# Strawberry & Blueberry Filled Crepes.



## Two Knots (Nov 12, 2011)

Full Crepe Recipe


----------



## wooleybooger (Feb 23, 2019)

Funny you should mention ricotta. We had air fryer baked potatoes last night but only enough sour cream for 1, wife had that. I used ricotta on my potato. It was surprisingly very good like that, better that sour cream I thought. Just butter, ricotta and S&P.


----------



## Old Thomas (Nov 28, 2019)

Those look good.


----------



## Two Knots (Nov 12, 2011)

Old Thomas said:


> Those look good.


“Tommy Likes It! “


----------



## Old Thomas (Nov 28, 2019)

Yea. I am picky about food and those pass the test.


----------



## de-nagorg (Feb 23, 2014)

Old Thomas said:


> Yea. I am picky about food and those pass the test.


Me too, but I like see food.

I see food, I eat it, NYUK-NYUK. 

ED


----------



## Two Knots (Nov 12, 2011)

Old Thomas said:


> Yea. I am picky about food and those pass the test.

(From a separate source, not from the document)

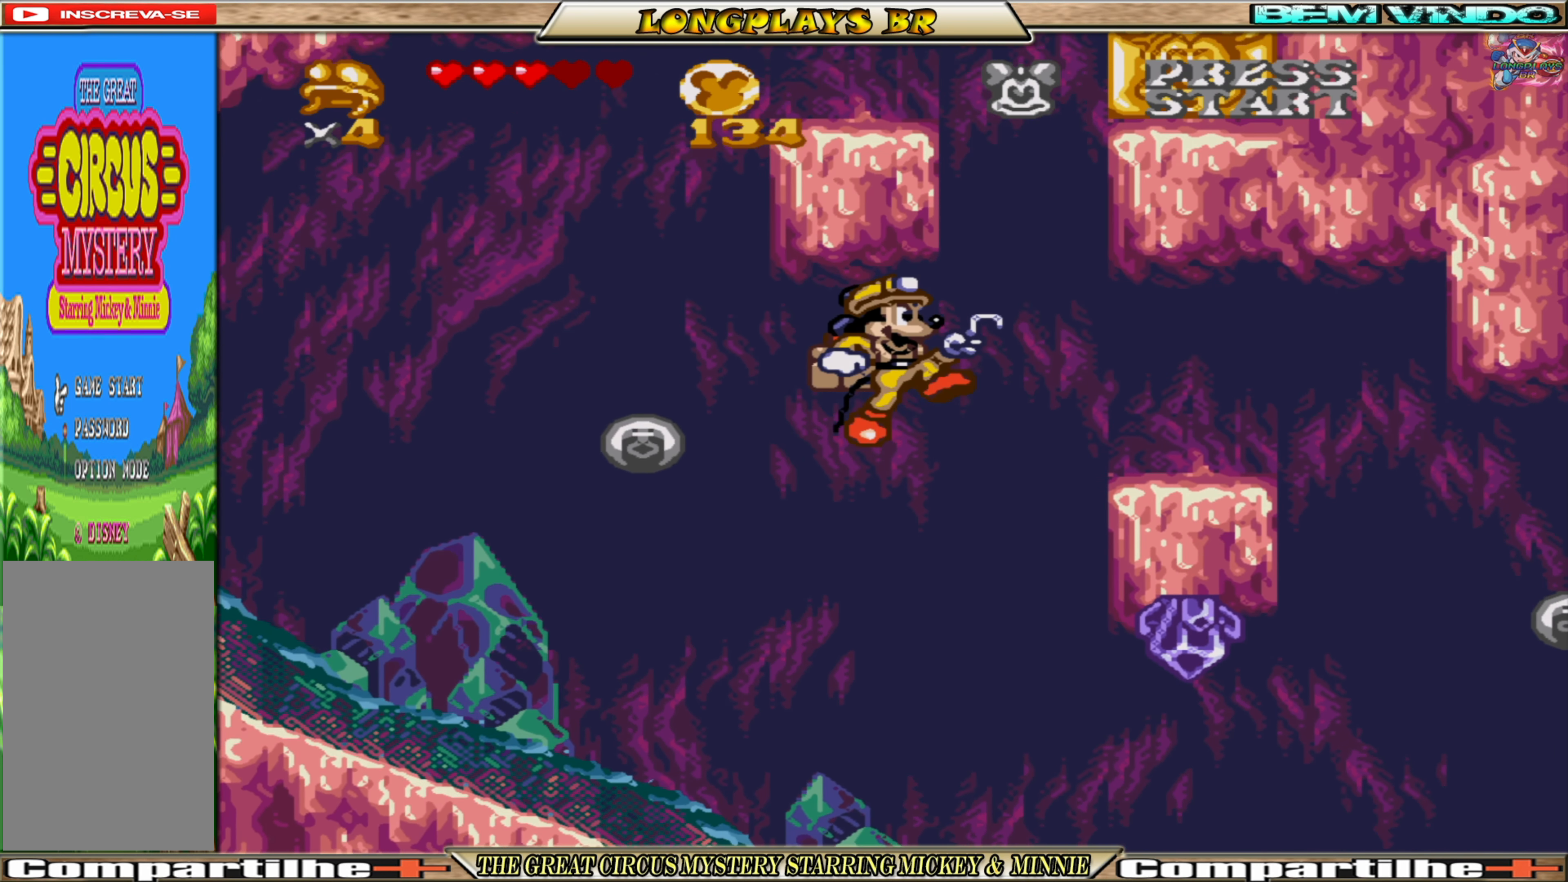
{"buttons": ["DPAD_RIGHT"], "events": [[50, "A", "up"]]}
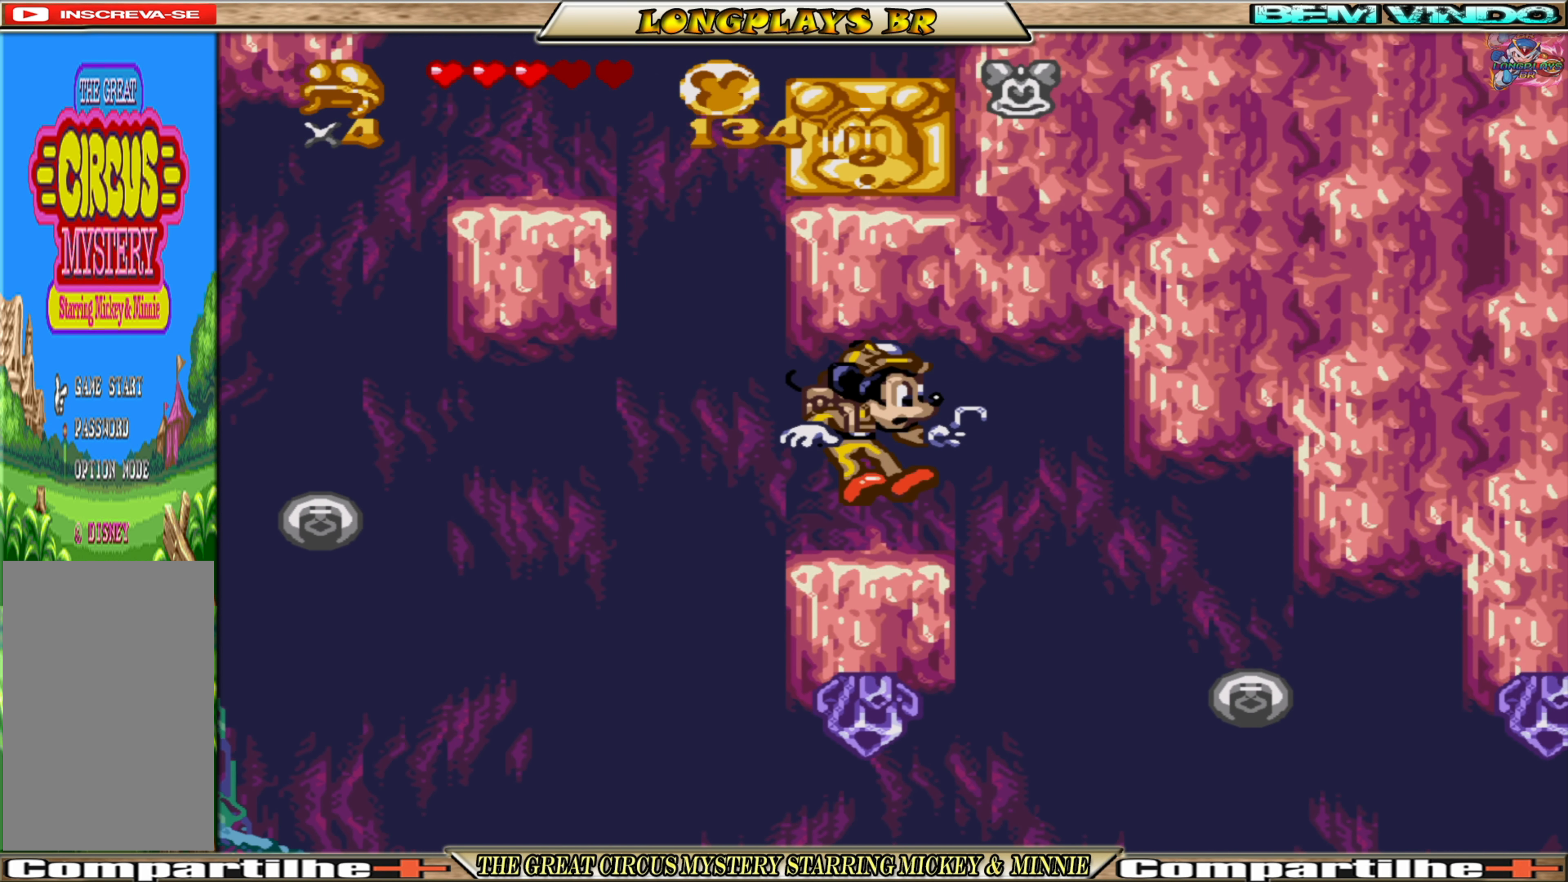
{"buttons": [], "events": [[50, "DPAD_RIGHT", "up"], [150, "DPAD_LEFT", "down"], [350, "DPAD_LEFT", "up"]]}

How about cheese blintze? Next I’m going to try cheese blintzes made with cottage cheese and cream cheese mixed together. Sour cream on the side.


----------



## wooleybooger (Feb 23, 2019)

Two Knots said:


> How about cheese blintze? Next I’m going to try cheese blintzes made with cottage cheese and cream cheese mixed together. Sour cream on the side.


Something like this?








How to Make Cheese Blintzes


This thin cheese blintz recipe is made with a sweetened ricotta cheese filling and is delightful for breakfast or dessert.




www.thespruceeats.com


----------



## Two Knots (Nov 12, 2011)

Wooley, that recipe is nuts…It says one cup of butter for frying??? When I make my crepes
I just use a smidgen of butter every few crapes.
I saw the ricotta ones, but I want to make it with cottage cheese and add some cream cheese to it. Cottage cheese is in my shopping list.


----------



## wooleybooger (Feb 23, 2019)

Actually is says in the directions put in a pat of butter in a 7" pan. (step 4), cook a blintz, repeat with additional pats of butter. (step 9) Read the pictures.


----------



## Two Knots (Nov 12, 2011)

It says use 1 cup of butter for frying…one pat of butter for each crape amounts to one cup
of butter…I probably use less than 2 pats of butter to make 19 crapes in a iron skillet.


----------



## wooleybooger (Feb 23, 2019)

Some folks just like butter I guess. If I were making them I'd use butter as needed. I was just throwing that recipe out to see if I understood what you were trying to accomplish not to suggest it.


----------



## Two Knots (Nov 12, 2011)

I know…


----------



## de-nagorg (Feb 23, 2014)

wooleybooger said:


> *Some folks just like butter* I guess. If I were making them I'd use butter as needed. I was just throwing that recipe out to see if I understood what you were trying to accomplish not to suggest it.


 That is true.

My Grandmother put a full stick 1/4 pound in every vegetable that she cooked as a side dish.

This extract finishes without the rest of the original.